◆ **Task to complete**:
Write out, word for word, every line in the data below from the one containing "130: (626, 36)" to the one containing "161: (639, 275)", both of them included.

[Collected data]
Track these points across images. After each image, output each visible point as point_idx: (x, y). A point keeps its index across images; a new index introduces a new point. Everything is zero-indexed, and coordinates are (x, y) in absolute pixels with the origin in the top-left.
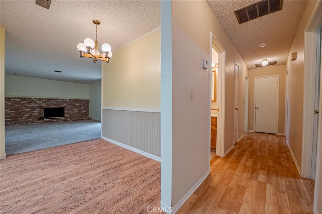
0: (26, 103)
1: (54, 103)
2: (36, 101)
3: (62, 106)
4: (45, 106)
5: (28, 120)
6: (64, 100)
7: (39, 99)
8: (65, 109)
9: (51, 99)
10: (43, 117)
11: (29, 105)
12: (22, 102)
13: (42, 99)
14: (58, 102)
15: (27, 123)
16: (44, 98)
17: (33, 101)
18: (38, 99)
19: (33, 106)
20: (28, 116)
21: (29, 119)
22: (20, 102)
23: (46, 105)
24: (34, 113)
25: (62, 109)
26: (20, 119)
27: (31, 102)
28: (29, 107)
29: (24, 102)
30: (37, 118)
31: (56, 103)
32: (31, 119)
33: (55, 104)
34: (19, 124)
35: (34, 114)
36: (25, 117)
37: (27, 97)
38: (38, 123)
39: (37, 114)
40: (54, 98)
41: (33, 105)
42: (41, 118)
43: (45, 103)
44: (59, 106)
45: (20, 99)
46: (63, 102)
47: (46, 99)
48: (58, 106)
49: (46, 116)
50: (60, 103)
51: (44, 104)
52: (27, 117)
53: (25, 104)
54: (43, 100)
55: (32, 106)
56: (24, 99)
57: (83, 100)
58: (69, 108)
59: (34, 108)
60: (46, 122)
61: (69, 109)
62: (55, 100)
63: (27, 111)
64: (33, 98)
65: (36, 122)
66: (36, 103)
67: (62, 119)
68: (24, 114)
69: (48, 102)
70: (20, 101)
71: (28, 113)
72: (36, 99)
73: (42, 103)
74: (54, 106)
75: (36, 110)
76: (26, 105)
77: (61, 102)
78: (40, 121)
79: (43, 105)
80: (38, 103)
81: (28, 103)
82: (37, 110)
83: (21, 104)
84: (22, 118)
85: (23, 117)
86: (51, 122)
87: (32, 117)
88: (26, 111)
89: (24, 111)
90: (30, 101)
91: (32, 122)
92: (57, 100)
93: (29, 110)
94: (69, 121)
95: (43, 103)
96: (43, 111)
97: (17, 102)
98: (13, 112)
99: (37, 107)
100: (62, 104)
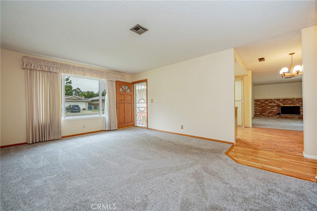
0: (268, 102)
1: (289, 102)
2: (275, 101)
4: (282, 105)
5: (269, 115)
6: (300, 100)
7: (277, 100)
8: (301, 108)
9: (287, 99)
10: (280, 113)
11: (270, 104)
12: (265, 102)
13: (280, 99)
15: (268, 117)
16: (281, 98)
17: (273, 101)
19: (272, 105)
21: (270, 114)
23: (282, 104)
24: (273, 110)
25: (298, 108)
27: (271, 102)
28: (270, 105)
30: (275, 114)
31: (291, 102)
32: (271, 114)
33: (291, 103)
34: (263, 117)
35: (273, 111)
36: (268, 113)
37: (269, 99)
39: (276, 111)
40: (290, 98)
42: (279, 114)
43: (282, 102)
45: (264, 100)
47: (282, 99)
48: (293, 104)
49: (282, 113)
50: (295, 102)
52: (269, 112)
56: (266, 100)
59: (273, 107)
60: (282, 118)
62: (290, 99)
64: (273, 99)
65: (275, 117)
66: (275, 103)
67: (297, 116)
68: (267, 110)
69: (284, 101)
71: (269, 110)
72: (274, 99)
74: (290, 104)
76: (268, 104)
77: (297, 101)
78: (277, 116)
79: (280, 104)
81: (269, 102)
82: (276, 108)
84: (265, 113)
86: (286, 118)
89: (267, 108)
91: (272, 116)
92: (293, 100)
93: (270, 107)
95: (280, 102)
96: (280, 109)
97: (263, 102)
98: (260, 108)
99: (276, 105)
100: (298, 103)
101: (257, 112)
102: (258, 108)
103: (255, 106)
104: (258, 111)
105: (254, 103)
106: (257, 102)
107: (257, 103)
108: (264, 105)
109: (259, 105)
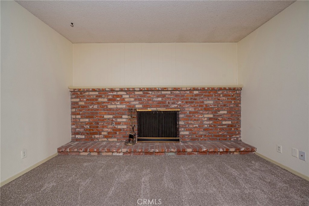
0: (106, 100)
1: (155, 99)
2: (124, 96)
3: (173, 108)
4: (139, 107)
5: (110, 140)
6: (178, 92)
7: (128, 91)
8: (181, 116)
9: (151, 90)
10: (135, 135)
11: (112, 107)
12: (100, 100)
13: (134, 90)
14: (164, 96)
16: (137, 87)
17: (118, 96)
18: (125, 91)
19: (117, 109)
20: (109, 130)
21: (111, 137)
22: (97, 100)
23: (141, 106)
24: (119, 123)
25: (174, 116)
26: (97, 136)
27: (113, 99)
28: (111, 109)
29: (104, 98)
30: (123, 138)
31: (160, 99)
32: (115, 137)
33: (159, 102)
34: (86, 154)
35: (119, 127)
36: (105, 133)
38: (121, 154)
39: (125, 127)
41: (119, 106)
42: (132, 137)
43: (139, 100)
44: (167, 106)
45: (97, 93)
46: (177, 96)
47: (141, 90)
48: (164, 106)
49: (140, 133)
50: (168, 98)
51: (137, 102)
52: (109, 133)
53: (104, 103)
54: (136, 93)
55: (115, 106)
56: (102, 92)
57: (225, 89)
58: (190, 112)
59: (118, 114)
61: (189, 117)
62: (158, 90)
63: (109, 119)
64: (118, 88)
65: (117, 152)
66: (123, 101)
68: (103, 127)
69: (145, 96)
70: (97, 96)
71: (109, 124)
72: (121, 90)
73: (133, 99)
74: (157, 107)
75: (124, 116)
76: (107, 106)
77: (172, 96)
78: (126, 149)
79: (134, 105)
80: (126, 100)
81: (109, 100)
83: (98, 103)
84: (100, 134)
85: (103, 133)
87: (116, 133)
88: (106, 119)
89: (103, 120)
90: (113, 96)
92: (163, 93)
93: (111, 116)
94: (190, 153)
95: (135, 100)
96: (136, 120)
97: (93, 100)
98: (87, 120)
99: (125, 110)
100: (174, 103)
101: (78, 133)
102: (82, 120)
103: (73, 113)
104: (82, 130)
105: (69, 101)
106: (77, 97)
107: (78, 100)
108: (96, 107)
109: (83, 107)
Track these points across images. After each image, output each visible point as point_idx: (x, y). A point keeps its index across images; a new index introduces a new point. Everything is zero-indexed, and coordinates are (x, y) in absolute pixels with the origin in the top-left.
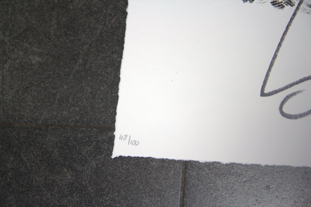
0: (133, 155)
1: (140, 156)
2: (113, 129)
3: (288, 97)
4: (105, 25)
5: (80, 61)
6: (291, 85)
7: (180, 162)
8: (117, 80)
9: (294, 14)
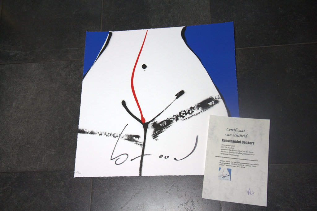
0: (79, 177)
1: (81, 177)
2: (74, 170)
3: (117, 160)
4: (71, 143)
5: (65, 153)
6: (118, 157)
7: (91, 177)
8: (75, 157)
9: (118, 139)
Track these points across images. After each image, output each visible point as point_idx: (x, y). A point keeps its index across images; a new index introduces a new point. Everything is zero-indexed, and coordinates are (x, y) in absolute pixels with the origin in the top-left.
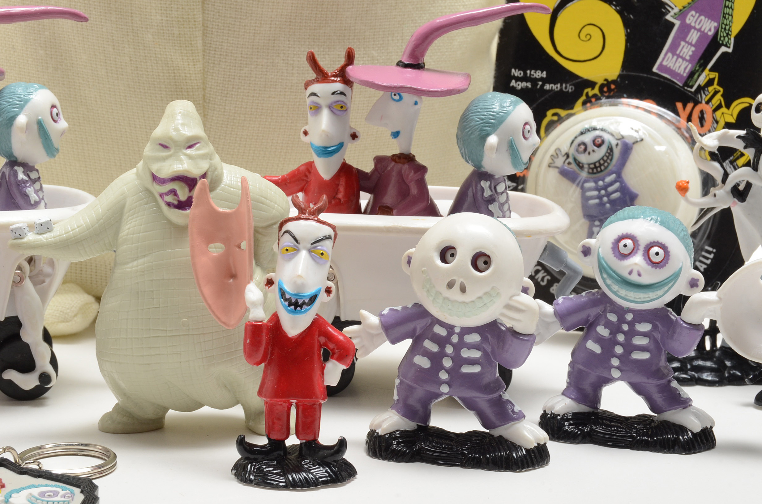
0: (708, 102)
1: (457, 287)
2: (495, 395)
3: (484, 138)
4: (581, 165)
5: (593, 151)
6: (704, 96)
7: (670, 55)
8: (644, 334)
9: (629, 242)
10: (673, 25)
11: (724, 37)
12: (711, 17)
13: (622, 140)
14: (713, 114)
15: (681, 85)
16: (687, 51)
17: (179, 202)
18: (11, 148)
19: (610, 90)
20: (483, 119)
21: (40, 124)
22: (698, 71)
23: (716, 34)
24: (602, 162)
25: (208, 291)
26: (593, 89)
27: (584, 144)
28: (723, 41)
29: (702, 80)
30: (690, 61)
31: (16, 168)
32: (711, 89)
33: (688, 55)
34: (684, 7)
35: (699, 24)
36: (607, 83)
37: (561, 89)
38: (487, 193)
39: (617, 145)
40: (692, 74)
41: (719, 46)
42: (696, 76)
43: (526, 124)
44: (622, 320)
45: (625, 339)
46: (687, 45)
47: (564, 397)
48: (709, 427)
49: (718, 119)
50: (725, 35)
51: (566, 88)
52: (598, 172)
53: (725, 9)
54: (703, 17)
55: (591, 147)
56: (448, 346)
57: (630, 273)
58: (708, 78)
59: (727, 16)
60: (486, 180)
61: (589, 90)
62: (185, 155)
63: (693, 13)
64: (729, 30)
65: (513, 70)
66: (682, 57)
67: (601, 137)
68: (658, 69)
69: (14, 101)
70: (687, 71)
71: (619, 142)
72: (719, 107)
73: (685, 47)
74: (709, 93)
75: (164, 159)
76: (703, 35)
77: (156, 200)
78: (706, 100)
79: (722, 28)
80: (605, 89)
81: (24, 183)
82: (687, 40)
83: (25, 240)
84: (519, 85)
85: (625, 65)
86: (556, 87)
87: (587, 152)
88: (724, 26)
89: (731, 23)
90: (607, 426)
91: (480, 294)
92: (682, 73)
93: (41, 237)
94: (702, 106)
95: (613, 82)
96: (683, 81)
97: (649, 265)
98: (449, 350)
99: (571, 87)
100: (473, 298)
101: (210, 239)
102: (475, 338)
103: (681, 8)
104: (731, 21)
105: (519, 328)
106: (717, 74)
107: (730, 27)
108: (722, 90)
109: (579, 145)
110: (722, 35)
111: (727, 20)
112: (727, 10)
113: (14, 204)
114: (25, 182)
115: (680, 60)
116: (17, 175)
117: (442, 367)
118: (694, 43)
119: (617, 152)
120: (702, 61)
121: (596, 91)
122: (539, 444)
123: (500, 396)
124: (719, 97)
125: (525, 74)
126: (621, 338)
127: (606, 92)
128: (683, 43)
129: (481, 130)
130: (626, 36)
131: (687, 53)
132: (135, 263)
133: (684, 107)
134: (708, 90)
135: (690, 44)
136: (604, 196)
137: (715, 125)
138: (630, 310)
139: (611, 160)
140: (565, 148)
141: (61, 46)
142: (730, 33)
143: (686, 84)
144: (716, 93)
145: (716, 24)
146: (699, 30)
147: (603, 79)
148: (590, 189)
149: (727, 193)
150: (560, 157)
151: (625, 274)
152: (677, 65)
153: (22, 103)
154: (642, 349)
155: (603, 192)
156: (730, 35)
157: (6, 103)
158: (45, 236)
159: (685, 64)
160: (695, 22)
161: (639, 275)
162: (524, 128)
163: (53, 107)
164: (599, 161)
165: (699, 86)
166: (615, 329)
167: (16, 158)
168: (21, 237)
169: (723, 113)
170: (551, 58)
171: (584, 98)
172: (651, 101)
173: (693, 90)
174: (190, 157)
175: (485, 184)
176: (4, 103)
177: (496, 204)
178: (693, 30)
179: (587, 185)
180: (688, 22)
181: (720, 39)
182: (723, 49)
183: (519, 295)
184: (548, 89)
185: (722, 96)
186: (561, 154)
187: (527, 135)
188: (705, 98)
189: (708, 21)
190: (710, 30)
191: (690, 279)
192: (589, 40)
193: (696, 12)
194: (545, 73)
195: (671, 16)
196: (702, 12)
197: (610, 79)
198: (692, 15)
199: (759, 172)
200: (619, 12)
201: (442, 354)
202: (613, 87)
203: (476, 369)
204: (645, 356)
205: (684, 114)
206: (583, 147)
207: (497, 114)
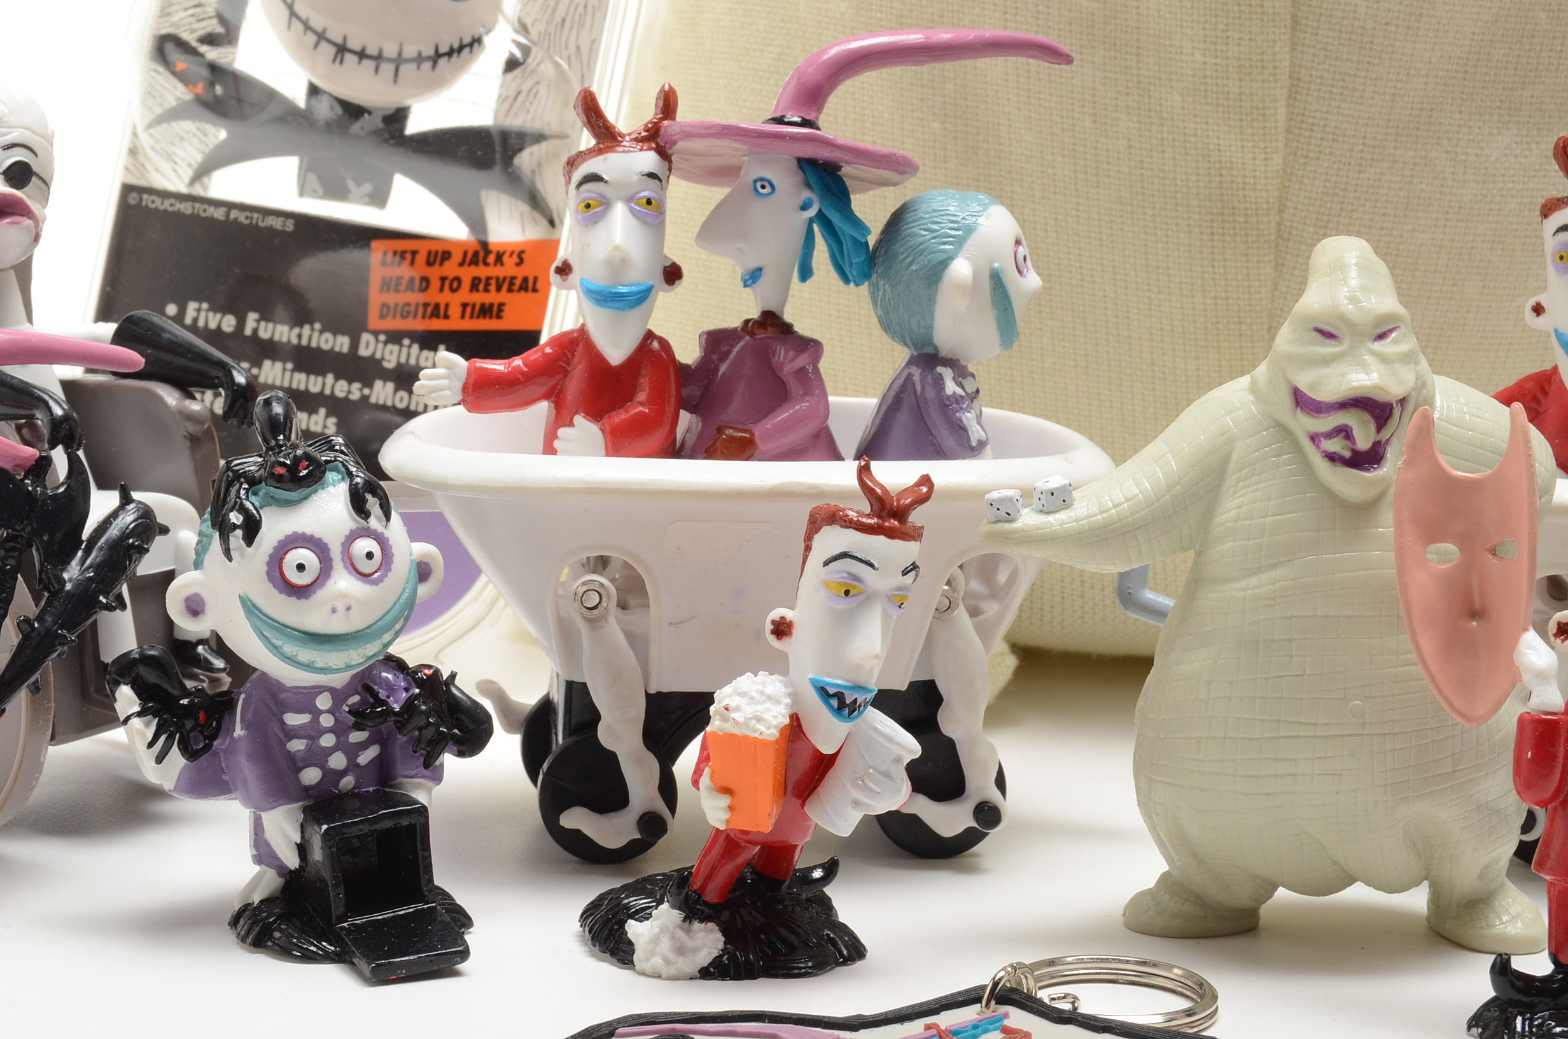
17: (1355, 452)
18: (930, 327)
21: (996, 279)
25: (1428, 644)
31: (940, 369)
62: (1373, 353)
69: (943, 228)
75: (1328, 361)
77: (1297, 448)
81: (957, 402)
83: (1017, 525)
93: (1051, 519)
101: (1432, 533)
113: (933, 445)
114: (958, 400)
116: (943, 384)
132: (1253, 581)
141: (977, 115)
153: (960, 233)
157: (927, 233)
158: (1058, 516)
163: (1018, 242)
167: (936, 348)
168: (1009, 517)
174: (1383, 359)
176: (923, 233)
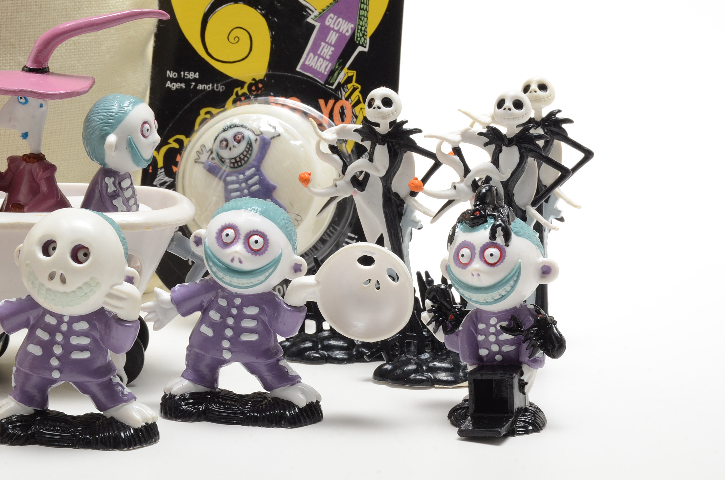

◆ **Answer to this problem**:
130: (626, 36)
131: (687, 53)
132: (135, 263)
133: (684, 107)
134: (708, 90)
135: (690, 44)
136: (604, 196)
137: (715, 125)
138: (630, 310)
139: (611, 160)
140: (565, 148)
141: (61, 46)
142: (730, 33)
143: (686, 84)
144: (716, 93)
145: (716, 24)
146: (699, 30)
147: (603, 79)
148: (590, 189)
149: (727, 193)
150: (560, 157)
151: (625, 274)
152: (677, 65)
153: (22, 103)
154: (642, 349)
155: (603, 192)
156: (730, 35)
157: (6, 103)
158: (45, 236)
159: (685, 64)
160: (695, 22)
161: (639, 275)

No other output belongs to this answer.